Speech to Text conversion through microphone

vinith-reddy25 · January 12, 2022, 7:49am

The conversation integration allows us to converse with Home Assistant. We can either converse by pressing the microphone in the frontend (supported browsers only (no iOS)) or by calling the conversation/process service with the transcribed text. I understood “how to call the conversation/process service with the transcribed text”. My issue is how speech is converted into text by using microphone. Can somehow help how home assistant is converting speech to text? What api or code is used for that?

WallyR · January 12, 2022, 10:07am

I think it uses Stanford University’s Genie (Formerly known as Ada with Almond)

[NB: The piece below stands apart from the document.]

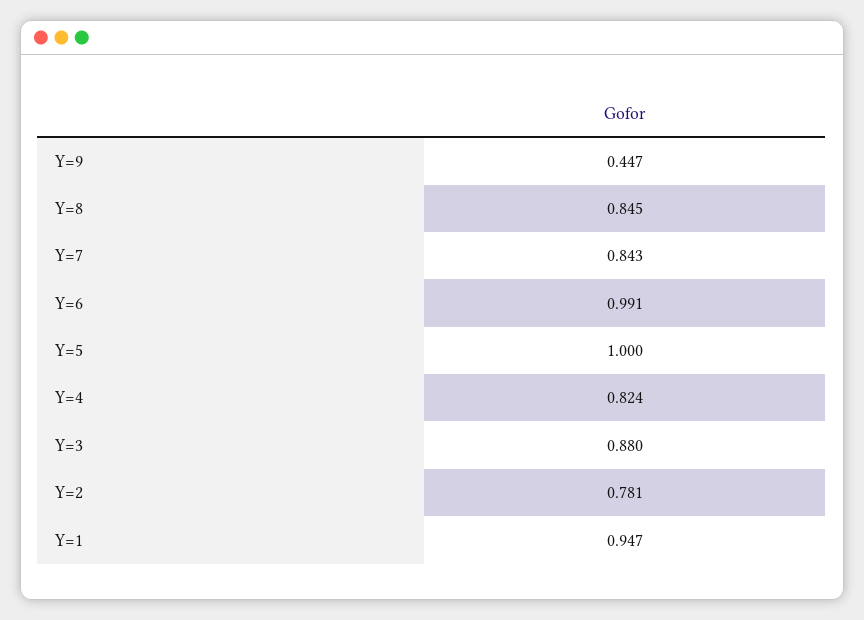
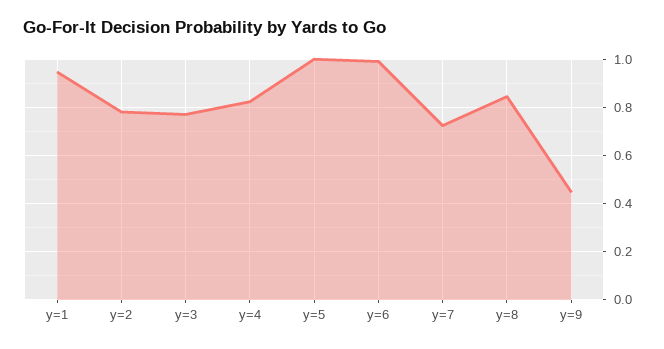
Y=7: 0.843 -> 0.725
Y=3: 0.88 -> 0.775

You might also look at Rhasspy

Shishir_Chauhan · January 12, 2022, 10:49am

Can someone please give more clarity to this?
I need to know exactly where this speech to text conversion is happening in HA?

WallyR · January 12, 2022, 11:34am

STT was introduced in HA 0.102.
Here is the release post: 0.102: Official Android App, Almond, Scene editor - Home Assistant

vinith-reddy25 · January 12, 2022, 12:27pm

But it is not using stt. I’m sure about it because I tried to print logs in stt component. But no logs came as it is not using stt component. May be it using browser api to convert. But not clearly about it. Can some clarify?

gcampax · January 13, 2022, 4:08pm

The conversation icon in the Home Assistant web UI uses the Web Speech API in the browser (Chrome only, backed by Google Cloud APIs).